This was brought home to me recently on a trip to England visiting family. We spent two days in London with a trip to the Royal Botanical Kew Gardens. Their latest exhibit is the Hive, an art installation where visitors are invited to step inside the extraordinary life of bees. The 56 foot high structure is formed from thousands of pieces of aluminum to form a honeycomb. It contains hundreds of LED lights, connected to vibrational sensors within one of the bee hives at Kew Gardens, that glow and fade in response to bee activity. Small speakers are also linked to hive activity and a uniquely haunting melody reminiscent of the sound of bees, swells or fades accordingly.
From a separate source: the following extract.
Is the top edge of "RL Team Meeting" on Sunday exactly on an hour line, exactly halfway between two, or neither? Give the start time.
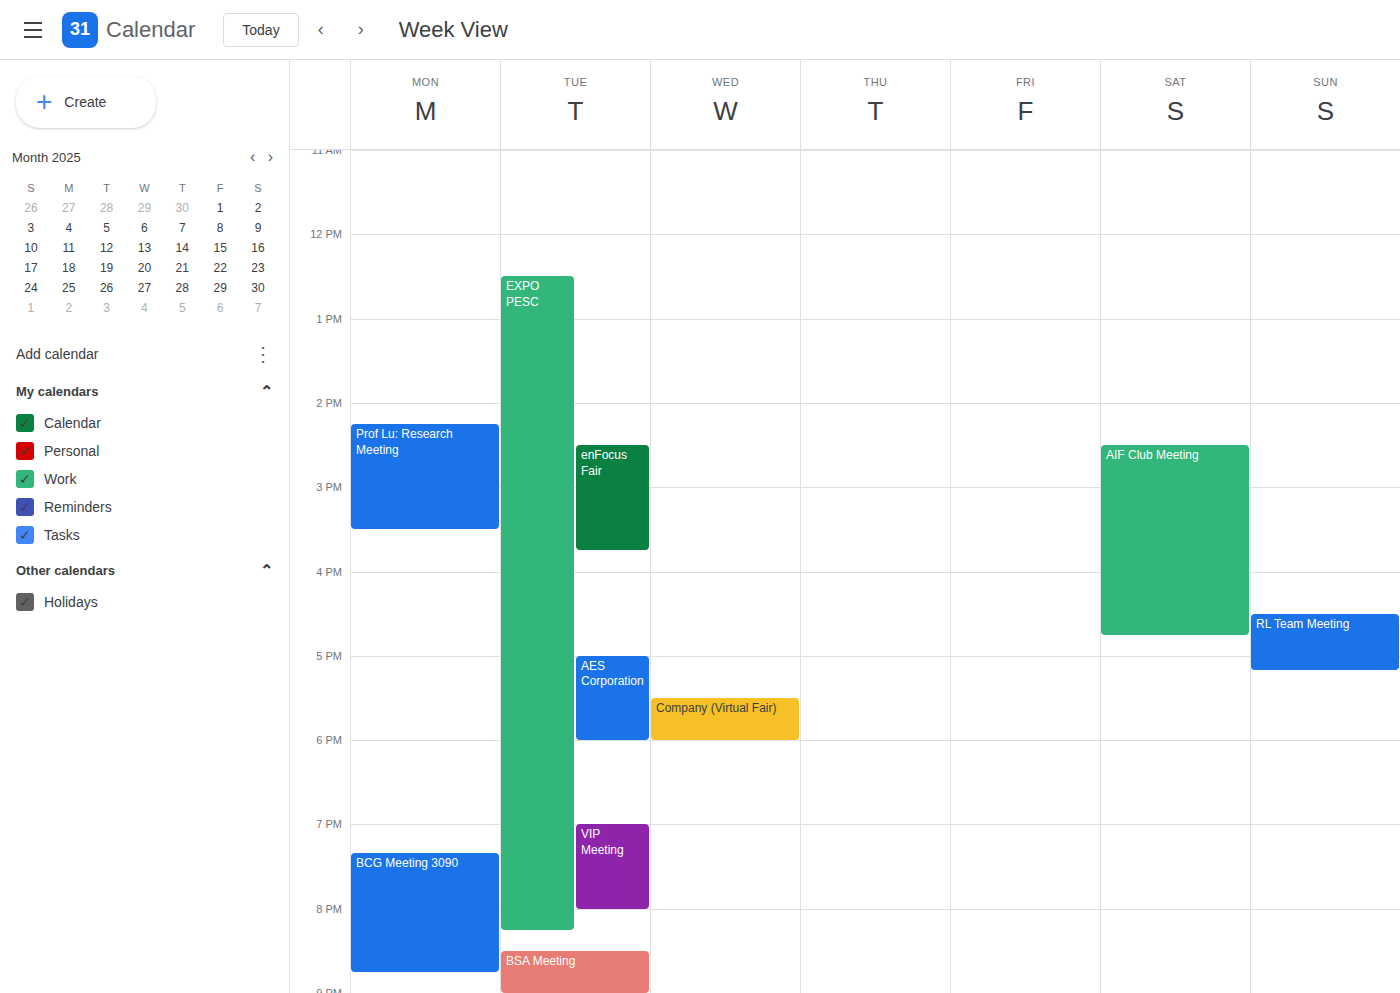
16:30 -- halfway between the 16:00 and 17:00 lines.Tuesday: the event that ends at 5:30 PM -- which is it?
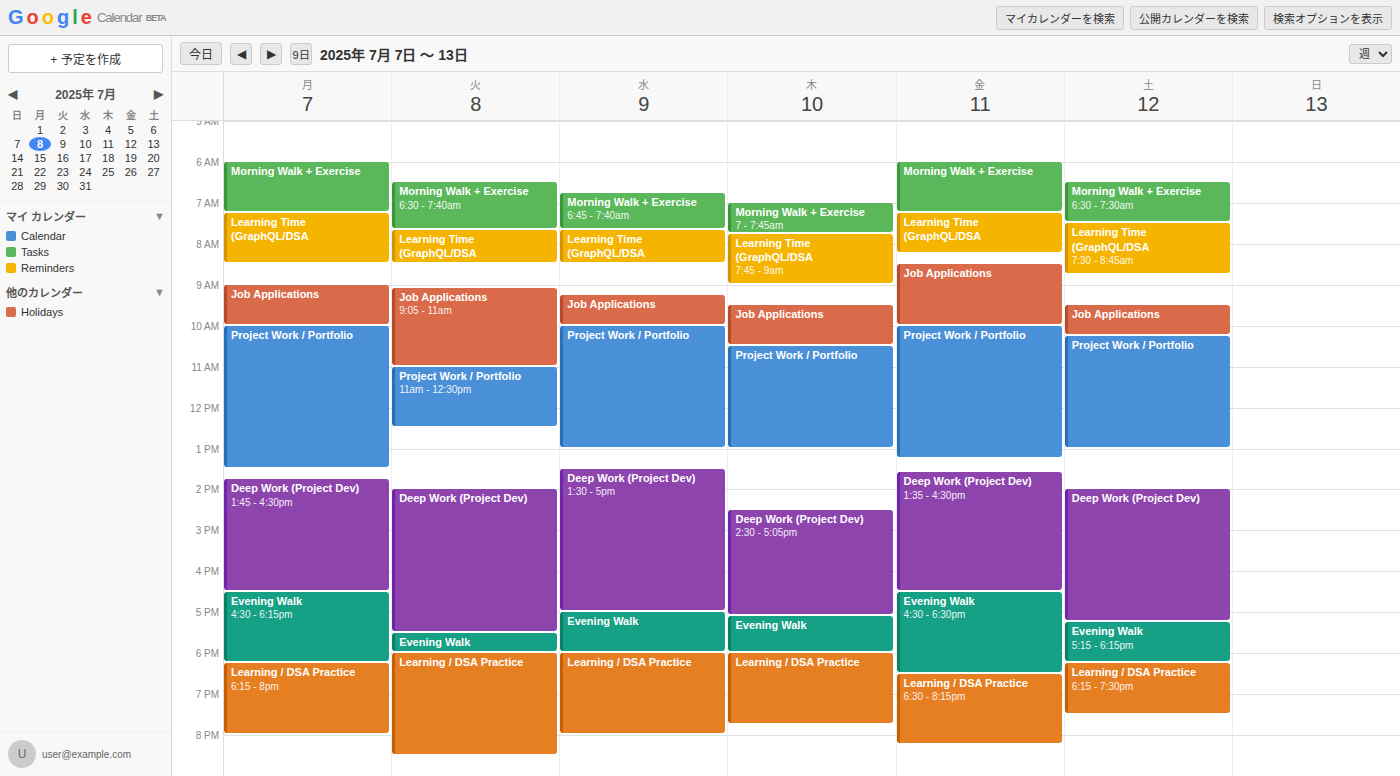
"Deep Work (Project Dev)"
Sadly, the day we visited the weather was wet and gray, in true British fashion, and only a scattering of the lights were glowing in time with the muted strains of music. As impressive as it was, I can imagine how incredible it would be to visit on a sunny day when the beehive is buzzing with activity, The Hive responding with its light show. Check out the video produced by Kew Gardens showing this brilliantly designed piece of artwork.
The purpose of the structure is to educate the public about bees: their vital role as pollinators in protecting global food security, and the threats they face. More importantly, it also gives us a glimpse into a fascinating world and inspires a sense of wonder for these incredible insects we often take for granted. Curiosity and wonder lead to caring and bees need all the care we can provide. After all their future is our future.
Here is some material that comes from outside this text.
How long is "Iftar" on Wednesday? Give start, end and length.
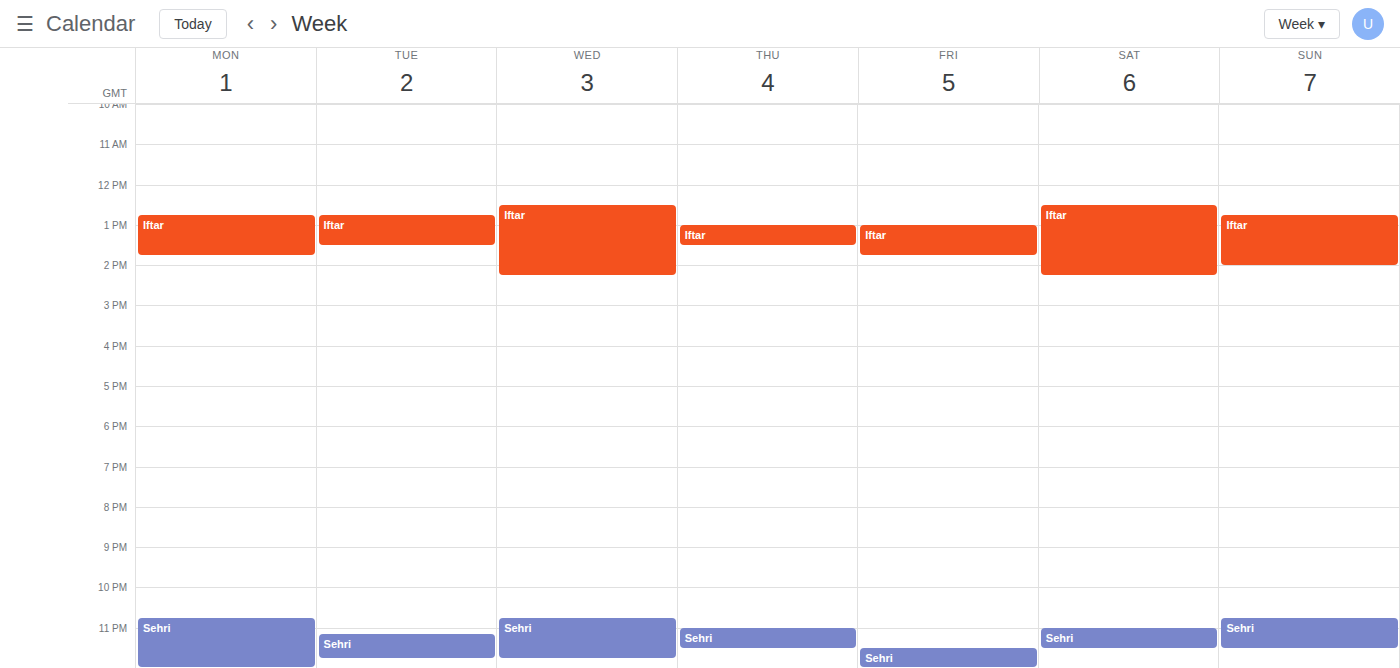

The good news is there are plenty of things governments, communities and individuals can do. In May 2015 President Obama took an important first step in forming an interagency Task Force to create a Strategy to Promote the Health of Honey Bees and Other Pollinators. Increasing the quantity and quality of habitat for pollinators was identified as vital.
All of which got me thinking of the things I could do on a personal level………..
10 Bee Friendly Ideas
- Plant a bee friendly garden, window boxes and flower beds, with a variety of plantings that provide a nectar source throughout the year.
- Buy seeds and plants that aren’t grown using neonicotinoidal pesticides. These chemicals, currently banned in Europe, are still in use in the US and affect the central nervous system of insects, resulting in paralysis and death.
- Lobby local nurseries to stock seeds and plants free from neonicotinoids.
- My personal favorite – weed less since many weeds are important sources of nectar.
- Bees get thirsty and will often drown in bird baths or pools. Provide a bee friendly water source – a shallow water dish filled with small stones or marbles to provide safe perching spot for bees.
- Build an insect hotel, providing shelter for a variety of bees.
- Provide a layer of mulch on the flower beds – not only will this provide nutrients for plants it will also provide additional shelter for hibernating bees.
- Support local organic farmers and buy locally sourced organic produce.
- Buy locally produced honey – not only will this support local beekeepers it also protects against seasonal allergies as we ingest small quantities of local pollen. In addition, commercial honey contains higher quantities of sugar since commercially managed hives are fed supplemental sugar water to boost honey production.
- Support conservation organizations working to protect bees.